The Minister notes in her statement on the matter that this would only happen subject to parental consent (with an appropriate legal process to address cases where there is not consent from both parents or it is not possible or safe to obtain same.
Now while this has all the appearances of prudent caution, it is in fact anything but.
In fact to see how this is effectively a ‘dead letter’ precaution you need only imagine how any parent who consistently refused to sanction a gender recognition change for their 7 or 8 year old child would almost inevitably be accused of transphobic bullying or coercion.
Cue the outrage and cue the immediate character assassination of said parents who may profoundly object to validating their child’s choice on such a profound matter at so young and developmentally immature an age.
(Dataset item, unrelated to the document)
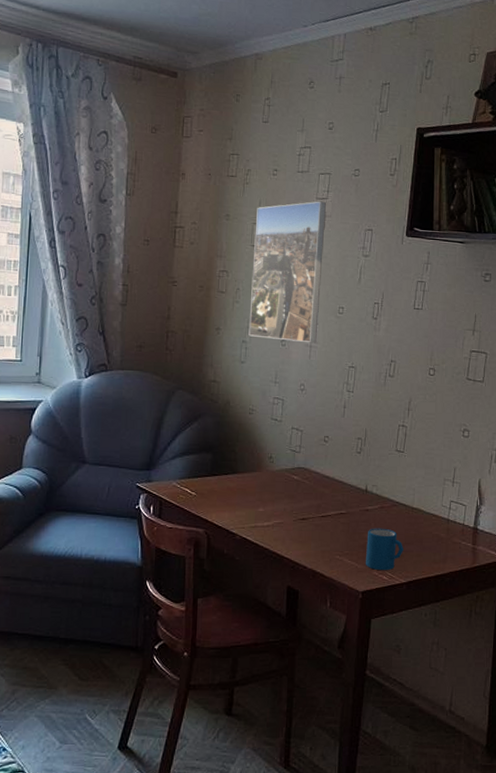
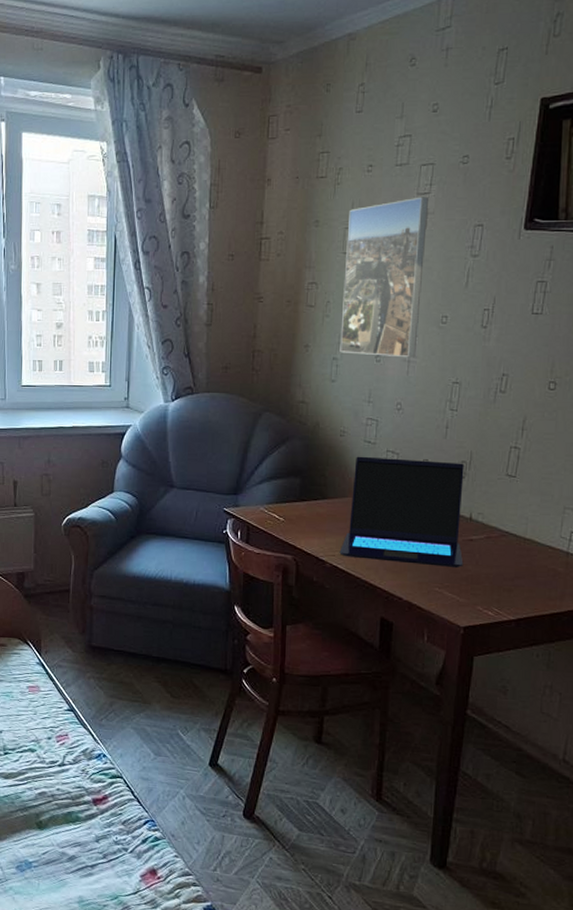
laptop: none [248,433,361,536] -> present [339,456,464,567]
mug: present [366,528,403,571] -> none [469,559,513,606]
In fact one of the very first things that Review Group Report mentions is how they have heard from young people and teachers about children not being allowed to use their preferred name or pronoun at home.
They highlight this as a form of abuse.
In what real sense then can parents feel genuinely free to object to their child’s request to change gender?
The fact that the Minister is actively considering introducing such a drastic change based on 92 written submissions is utterly irresponsible especially given that we do not even know how many of those objected to the entire process.
All we are told is that they the written submissions were “broadly supportive of a simplified and more flexible arrangement for children aged 16/17 years; and were also supportive of extending provision for gender recognition to children under 16 years and persons who are non-binary.
This makes a mockery of subjecting such an important issue to wide-ranging critical engagement. As such the proposal needs to be rejected.